The mini budget notes that mining and agriculture have both contracted, while per-capita GDP continues to decline as the economy grows more slowly than expected. Unemployment, at over 27%, is among the highest in the world.
Betting on Ramaphosa
The mini budget states that President Cyril Ramaphosa’s economic stimulus plan announced in September, as well as the October Jobs Summit as well as the upcoming Investment Summit show that government is serious about bolstering economic growth and investor confidence.
Shortly after being elected president at the start of the year, Ramaphosa announced that he would seek to attract $100bn in new investment to SA over the next five years by, in part, giving investors policy certainty.

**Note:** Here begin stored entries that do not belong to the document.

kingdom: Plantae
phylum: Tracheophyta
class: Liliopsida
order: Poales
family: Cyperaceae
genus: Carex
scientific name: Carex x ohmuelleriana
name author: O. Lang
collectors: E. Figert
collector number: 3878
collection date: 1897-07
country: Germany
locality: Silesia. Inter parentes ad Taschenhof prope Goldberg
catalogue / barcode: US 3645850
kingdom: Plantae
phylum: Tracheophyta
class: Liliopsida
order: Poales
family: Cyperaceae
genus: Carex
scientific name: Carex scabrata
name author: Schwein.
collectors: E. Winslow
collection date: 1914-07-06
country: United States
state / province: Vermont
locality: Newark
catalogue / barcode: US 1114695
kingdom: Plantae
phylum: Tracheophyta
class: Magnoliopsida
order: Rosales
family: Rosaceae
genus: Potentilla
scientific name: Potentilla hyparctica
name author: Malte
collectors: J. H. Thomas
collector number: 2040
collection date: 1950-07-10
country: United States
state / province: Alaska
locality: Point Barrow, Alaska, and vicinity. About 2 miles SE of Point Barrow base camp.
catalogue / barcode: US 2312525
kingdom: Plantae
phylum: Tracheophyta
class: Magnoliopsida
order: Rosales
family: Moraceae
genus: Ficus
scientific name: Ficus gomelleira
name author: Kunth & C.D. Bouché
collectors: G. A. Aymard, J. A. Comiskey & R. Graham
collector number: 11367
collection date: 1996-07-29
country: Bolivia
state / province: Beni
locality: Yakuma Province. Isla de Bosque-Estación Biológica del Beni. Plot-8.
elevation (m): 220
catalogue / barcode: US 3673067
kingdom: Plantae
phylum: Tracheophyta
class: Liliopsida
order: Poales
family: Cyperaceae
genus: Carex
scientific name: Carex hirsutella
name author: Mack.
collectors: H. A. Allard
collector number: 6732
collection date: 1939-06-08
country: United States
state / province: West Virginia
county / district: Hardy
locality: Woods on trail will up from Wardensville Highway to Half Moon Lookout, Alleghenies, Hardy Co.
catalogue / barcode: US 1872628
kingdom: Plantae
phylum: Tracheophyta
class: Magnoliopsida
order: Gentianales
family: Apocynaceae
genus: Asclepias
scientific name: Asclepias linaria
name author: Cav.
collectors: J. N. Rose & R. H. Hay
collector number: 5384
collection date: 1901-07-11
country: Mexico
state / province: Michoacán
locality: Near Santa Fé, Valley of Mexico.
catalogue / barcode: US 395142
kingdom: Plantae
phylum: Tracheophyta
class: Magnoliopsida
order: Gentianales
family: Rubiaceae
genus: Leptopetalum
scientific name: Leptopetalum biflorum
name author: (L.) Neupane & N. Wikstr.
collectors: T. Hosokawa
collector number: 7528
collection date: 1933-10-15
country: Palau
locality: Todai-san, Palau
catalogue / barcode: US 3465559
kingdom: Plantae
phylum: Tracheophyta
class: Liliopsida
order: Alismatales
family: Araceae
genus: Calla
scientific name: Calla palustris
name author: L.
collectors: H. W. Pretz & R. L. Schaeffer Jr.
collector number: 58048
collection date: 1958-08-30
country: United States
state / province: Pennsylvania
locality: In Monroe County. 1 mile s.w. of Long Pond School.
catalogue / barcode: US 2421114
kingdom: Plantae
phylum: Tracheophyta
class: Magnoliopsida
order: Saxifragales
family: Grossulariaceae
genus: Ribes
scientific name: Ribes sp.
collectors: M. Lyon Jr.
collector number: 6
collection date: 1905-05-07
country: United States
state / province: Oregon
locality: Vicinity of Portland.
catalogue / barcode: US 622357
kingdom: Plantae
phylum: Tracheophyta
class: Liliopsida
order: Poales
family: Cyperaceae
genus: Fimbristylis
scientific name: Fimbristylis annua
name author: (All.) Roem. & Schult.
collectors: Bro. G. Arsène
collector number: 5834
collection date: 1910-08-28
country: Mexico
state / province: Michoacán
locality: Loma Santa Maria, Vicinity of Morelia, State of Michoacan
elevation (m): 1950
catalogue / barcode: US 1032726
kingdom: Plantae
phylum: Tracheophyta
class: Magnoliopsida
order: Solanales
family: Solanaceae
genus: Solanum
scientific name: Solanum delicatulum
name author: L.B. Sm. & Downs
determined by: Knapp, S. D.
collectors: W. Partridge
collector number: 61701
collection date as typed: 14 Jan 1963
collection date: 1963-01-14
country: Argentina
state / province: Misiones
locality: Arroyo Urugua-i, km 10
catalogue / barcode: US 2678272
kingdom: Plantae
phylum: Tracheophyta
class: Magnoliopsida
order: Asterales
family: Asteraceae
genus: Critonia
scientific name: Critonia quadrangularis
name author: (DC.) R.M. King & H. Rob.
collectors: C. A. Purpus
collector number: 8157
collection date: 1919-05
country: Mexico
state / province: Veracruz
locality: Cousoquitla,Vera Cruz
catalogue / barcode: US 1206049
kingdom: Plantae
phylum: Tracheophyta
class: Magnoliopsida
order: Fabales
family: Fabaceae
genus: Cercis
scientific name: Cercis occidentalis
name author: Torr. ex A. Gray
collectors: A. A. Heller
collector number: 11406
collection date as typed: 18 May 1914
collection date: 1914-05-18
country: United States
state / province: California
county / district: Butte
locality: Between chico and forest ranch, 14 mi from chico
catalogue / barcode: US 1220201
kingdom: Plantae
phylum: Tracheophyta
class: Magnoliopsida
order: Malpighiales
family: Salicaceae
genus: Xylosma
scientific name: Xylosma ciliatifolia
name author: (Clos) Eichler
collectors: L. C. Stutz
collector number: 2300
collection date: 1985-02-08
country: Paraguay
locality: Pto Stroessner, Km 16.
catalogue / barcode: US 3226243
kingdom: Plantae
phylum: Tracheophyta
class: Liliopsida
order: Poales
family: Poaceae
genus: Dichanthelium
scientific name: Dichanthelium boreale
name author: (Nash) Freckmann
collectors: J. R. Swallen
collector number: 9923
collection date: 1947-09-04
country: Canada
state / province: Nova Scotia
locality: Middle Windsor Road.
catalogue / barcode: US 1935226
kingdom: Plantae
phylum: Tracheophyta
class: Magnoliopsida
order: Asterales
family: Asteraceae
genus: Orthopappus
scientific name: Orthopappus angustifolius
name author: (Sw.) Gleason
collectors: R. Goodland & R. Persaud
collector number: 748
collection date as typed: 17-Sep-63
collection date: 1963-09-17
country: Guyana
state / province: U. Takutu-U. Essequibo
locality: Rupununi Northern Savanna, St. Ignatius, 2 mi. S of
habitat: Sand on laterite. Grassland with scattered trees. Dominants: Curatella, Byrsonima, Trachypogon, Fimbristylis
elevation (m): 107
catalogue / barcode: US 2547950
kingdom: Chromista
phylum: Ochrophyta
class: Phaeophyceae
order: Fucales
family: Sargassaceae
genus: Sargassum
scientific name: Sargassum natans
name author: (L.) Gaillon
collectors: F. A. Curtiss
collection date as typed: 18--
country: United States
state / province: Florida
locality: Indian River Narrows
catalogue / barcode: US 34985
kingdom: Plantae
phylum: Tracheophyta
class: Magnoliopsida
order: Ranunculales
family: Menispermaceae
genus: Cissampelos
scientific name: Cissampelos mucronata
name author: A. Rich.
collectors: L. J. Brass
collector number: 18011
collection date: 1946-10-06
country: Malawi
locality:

The mini budget states that SA has been suffering from "anaemic investment growth" due, in part, to "prolonged policy uncertainty". Roughly $34bn has already been pledged at a series of high-profile deals.
"Policy certainty in areas such as mining and energy is being restored, and the governance of state-owned companies and entities such as Eskom, Transnet and the SA Revenue Service (SARS) is being strengthened," states the document.
Risks to growth
National Treasury predicts that the economy growth will grow 1.7% in 2019 and 2.1% in 2020. Risks to this increase include rising international trade tensions, risk aversion in emerging market economies, the falling rand and higher borrowing costs.
On the local front there still exists some policy uncertainty, state-owned enterprises are in a precarious financial position, there is a risk of higher inflation linked to the falling rand and, lastly, "higher fuel and electricity prices".
The policy statement notes the outlook for sovereign ratings remains stable, but added that a downgrade would lead to higher risk premiums and capital outflows.
Of the three major ratings agencies only Moody’s still has SA’s sovereign debt rated at above investment grade. While SA is expected to grow at 0.7% in 2018, the global economy is projected to expand by 3.7%.